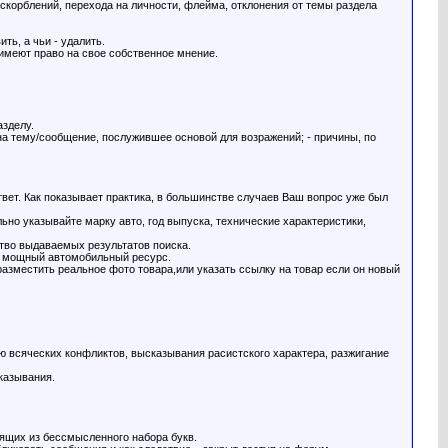
корблений, перехода на личности, флейма, отклонения от темы раздела
ть, а чьи - удалить.
меют право на свое собственное мнение.
азделу.
 на тему/сообщение, послужившее основой для возражений; - причины, по
ответ. Как показывает практика, в большинстве случаев Ваш вопрос уже был
но указывайте марку авто, год выпуска, технические характеристики,
тво выдаваемых результатов поиска.
 в мощный автомобильный ресурс.
разместить реальное фото товара,или указать ссылку на товар если он новый
ю всяческих конфликтов, высказывания расистского характера, разжигание
казывания.
оящих из бессмысленного набора букв.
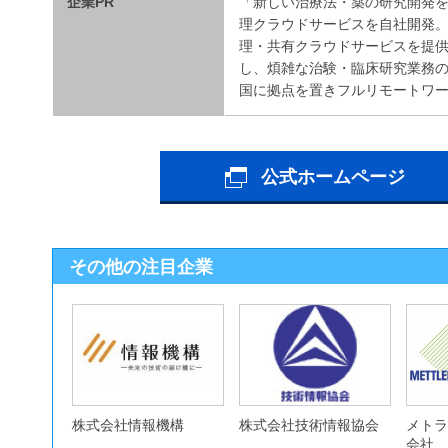
企業PR
「新しい治療法・薬の研究開発を
理クラウドサービスを自社開発
理・共有クラウドサービスを提
し、煩雑な治験・臨床研究業務
国に拠点を置きフルリモートワ
公式ホームページ
その他の注目企業
株式会社情報機構
株式会社技術情報協会
メトラ
会社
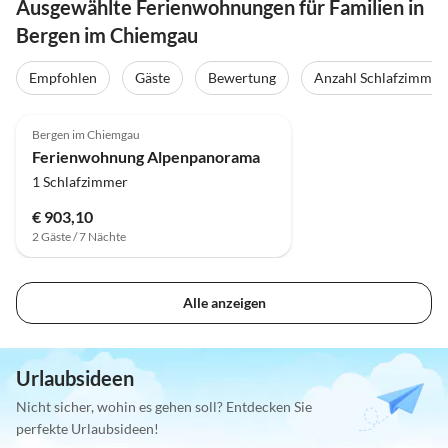
Ausgewählte Ferienwohnungen für Familien in
Bergen im Chiemgau
Empfohlen
Gäste
Bewertung
Anzahl Schlafzimmer
Bergen im Chiemgau
Ferienwohnung Alpenpanorama
1 Schlafzimmer
€ 903,10
2 Gäste / 7 Nächte
Alle anzeigen
Urlaubsideen
Nicht sicher, wohin es gehen soll? Entdecken Sie
perfekte Urlaubsideen!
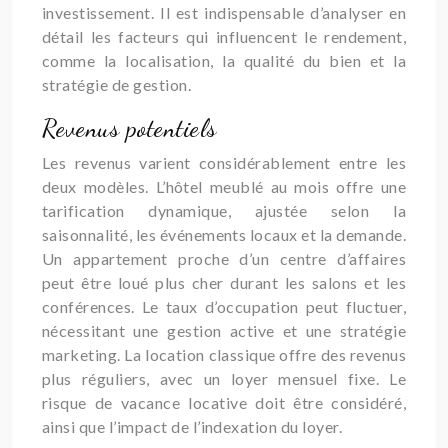
investissement. Il est indispensable d’analyser en
détail les facteurs qui influencent le rendement,
comme la localisation, la qualité du bien et la
stratégie de gestion.
Revenus potentiels
Les revenus varient considérablement entre les
deux modèles. L’hôtel meublé au mois offre une
tarification dynamique, ajustée selon la
saisonnalité, les événements locaux et la demande.
Un appartement proche d’un centre d’affaires
peut être loué plus cher durant les salons et les
conférences. Le taux d’occupation peut fluctuer,
nécessitant une gestion active et une stratégie
marketing. La location classique offre des revenus
plus réguliers, avec un loyer mensuel fixe. Le
risque de vacance locative doit être considéré,
ainsi que l’impact de l’indexation du loyer.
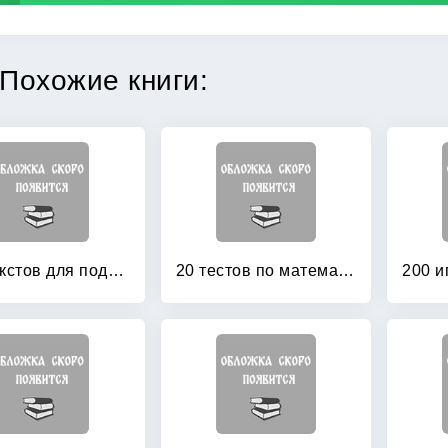
Похожие книги:
100 текстов для подготовки к школе: Обучение детей чтению
20 тестов по математике: 5-6 классы. Ко всем учебникам по математике за 5-6 классы. ФГОС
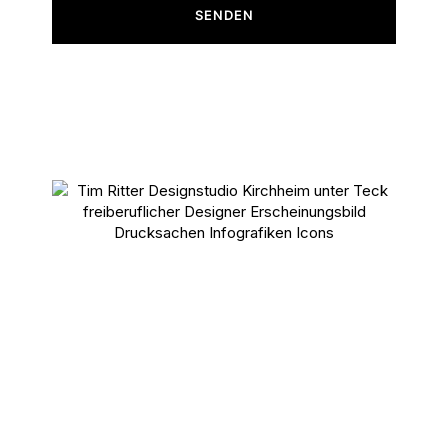
SENDEN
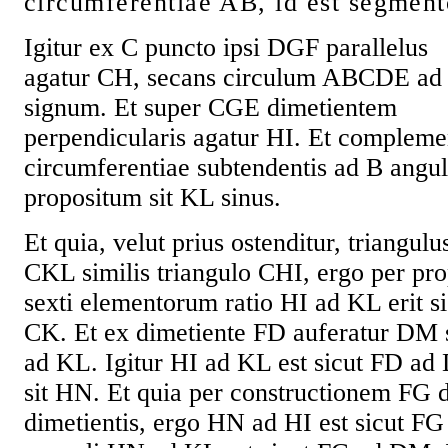
circumferentiae AB, id est segmen
Igitur ex C puncto ipsi DGF parallelus
agatur CH, secans circulum ABCDE ad
signum. Et super CGE dimetientem
perpendicularis agatur HI. Et compleme
circumferentiae subtendentis ad B angu
propositum sit KL sinus.
Et quia, velut prius ostenditur, triangulu
CKL similis triangulo CHI, ergo per pro
sexti elementorum ratio HI ad KL erit si
CK. Et ex dimetiente FD auferatur DM
ad KL. Igitur HI ad KL est sicut FD ad
sit HN. Et quia per constructionem FG 
dimetientis, ergo HN ad HI est sicut FG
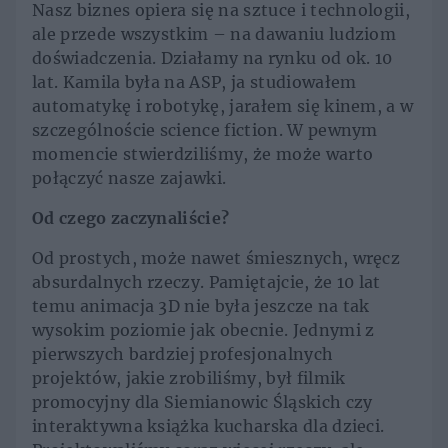
Nasz biznes opiera się na sztuce i technologii,
ale przede wszystkim – na dawaniu ludziom
doświadczenia. Działamy na rynku od ok. 10
lat. Kamila była na ASP, ja studiowałem
automatykę i robotykę, jarałem się kinem, a w
szczególnoście science fiction. W pewnym
momencie stwierdziliśmy, że może warto
połączyć nasze zajawki.
Od czego zaczynaliście?
Od prostych, może nawet śmiesznych, wręcz
absurdalnych rzeczy. Pamiętajcie, że 10 lat
temu animacja 3D nie była jeszcze na tak
wysokim poziomie jak obecnie. Jednymi z
pierwszych bardziej profesjonalnych
projektów, jakie zrobiliśmy, był filmik
promocyjny dla Siemianowic Śląskich czy
interaktywna książka kucharska dla dzieci.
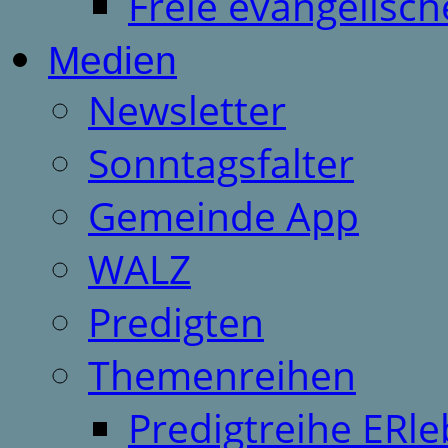
Freie evangelisch
Medien
Newsletter
Sonntagsfalter
Gemeinde App
WALZ
Predigten
Themenreihen
Predigtreihe ERle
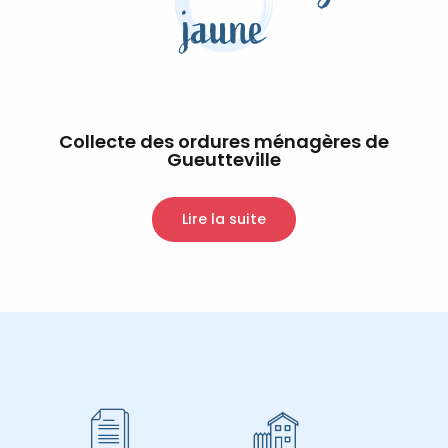
jaune
Collecte des ordures ménagères de
Gueutteville
Lire la suite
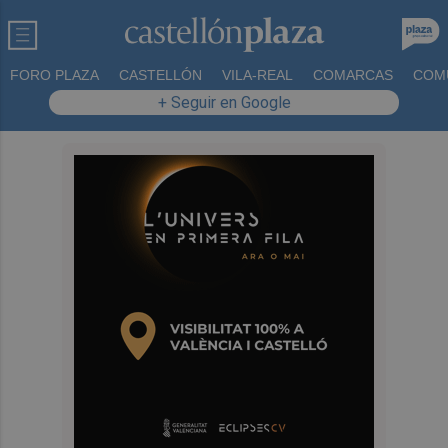
FORO PLAZA
CASTELLÓN
VILA-REAL
COMARCAS
COM
+ Seguir en Google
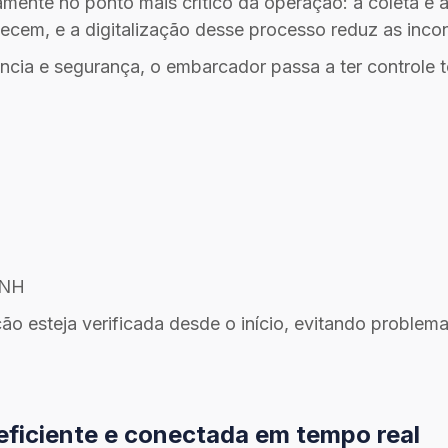
ente no ponto mais crítico da operação: a coleta e 
tecem, e a digitalização desse processo reduz as inco
cia e segurança, o embarcador passa a ter controle t
CNH
ção esteja verificada desde o início, evitando proble
ficiente e conectada em tempo real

YOUR TASK: Leaving the images out, return every record exactly.

TASK ANSWER:
корблений, перехода на личности, флейма, отклонения от темы раздела
ть, а чьи - удалить.
меют право на свое собственное мнение.
азделу.
 на тему/сообщение, послужившее основой для возражений; - причины, по
ответ. Как показывает практика, в большинстве случаев Ваш вопрос уже был
но указывайте марку авто, год выпуска, технические характеристики,
тво выдаваемых результатов поиска.
 в мощный автомобильный ресурс.
разместить реальное фото товара,или указать ссылку на товар если он новый
ю всяческих конфликтов, высказывания расистского характера, разжигание
казывания.
оящих из бессмысленного набора букв.
企業PR
「新しい治療法・薬の研究開発を
理クラウドサービスを自社開発
理・共有クラウドサービスを提
し、煩雑な治験・臨床研究業務
国に拠点を置きフルリモートワ
公式ホームページ
その他の注目企業
株式会社情報機構
株式会社技術情報協会
メトラ
会社
Ausgewählte Ferienwohnungen für Familien in
Bergen im Chiemgau
Empfohlen
Gäste
Bewertung
Anzahl Schlafzimmer
Bergen im Chiemgau
Ferienwohnung Alpenpanorama
1 Schlafzimmer
€ 903,10
2 Gäste / 7 Nächte
Alle anzeigen
Urlaubsideen
Nicht sicher, wohin es gehen soll? Entdecken Sie
perfekte Urlaubsideen!
investissement. Il est indispensable d’analyser en
détail les facteurs qui influencent le rendement,
comme la localisation, la qualité du bien et la
stratégie de gestion.
Revenus potentiels
Les revenus varient considérablement entre les
deux modèles. L’hôtel meublé au mois offre une
tarification dynamique, ajustée selon la
saisonnalité, les événements locaux et la demande.
Un appartement proche d’un centre d’affaires
peut être loué plus cher durant les salons et les
conférences. Le taux d’occupation peut fluctuer,
nécessitant une gestion active et une stratégie
marketing. La location classique offre des revenus
plus réguliers, avec un loyer mensuel fixe. Le
risque de vacance locative doit être considéré,
ainsi que l’impact de l’indexation du loyer.
Похожие книги:
100 текстов для подготовки к школе: Обучение детей чтению
20 тестов по математике: 5-6 классы. Ко всем учебникам по математике за 5-6 классы. ФГОС
SENDEN
circumferentiae AB, id est segmen
Igitur ex C puncto ipsi DGF parallelus
agatur CH, secans circulum ABCDE ad
signum. Et super CGE dimetientem
perpendicularis agatur HI. Et compleme
circumferentiae subtendentis ad B angu
propositum sit KL sinus.
Et quia, velut prius ostenditur, triangulu
CKL similis triangulo CHI, ergo per pro
sexti elementorum ratio HI ad KL erit si
CK. Et ex dimetiente FD auferatur DM
ad KL. Igitur HI ad KL est sicut FD ad
sit HN. Et quia per constructionem FG 
dimetientis, ergo HN ad HI est sicut FG
Nasz biznes opiera się na sztuce i technologii,
ale przede wszystkim – na dawaniu ludziom
doświadczenia. Działamy na rynku od ok. 10
lat. Kamila była na ASP, ja studiowałem
automatykę i robotykę, jarałem się kinem, a w
szczególnoście science fiction. W pewnym
momencie stwierdziliśmy, że może warto
połączyć nasze zajawki.
Od czego zaczynaliście?
Od prostych, może nawet śmiesznych, wręcz
absurdalnych rzeczy. Pamiętajcie, że 10 lat
temu animacja 3D nie była jeszcze na tak
wysokim poziomie jak obecnie. Jednymi z
pierwszych bardziej profesjonalnych
projektów, jakie zrobiliśmy, był filmik
promocyjny dla Siemianowic Śląskich czy
interaktywna książka kucharska dla dzieci.
Freie evangelisch
Medien
Newsletter
Sonntagsfalter
Gemeinde App
WALZ
Predigten
Themenreihen
Predigtreihe ERle
jaune
Collecte des ordures ménagères de
Gueutteville
Lire la suite
FORO PLAZA
CASTELLÓN
VILA-REAL
COMARCAS
COM
+ Seguir en Google
ente no ponto mais crítico da operação: a coleta e 
tecem, e a digitalização desse processo reduz as inco
cia e segurança, o embarcador passa a ter controle t
CNH
ção esteja verificada desde o início, evitando proble
ficiente e conectada em tempo real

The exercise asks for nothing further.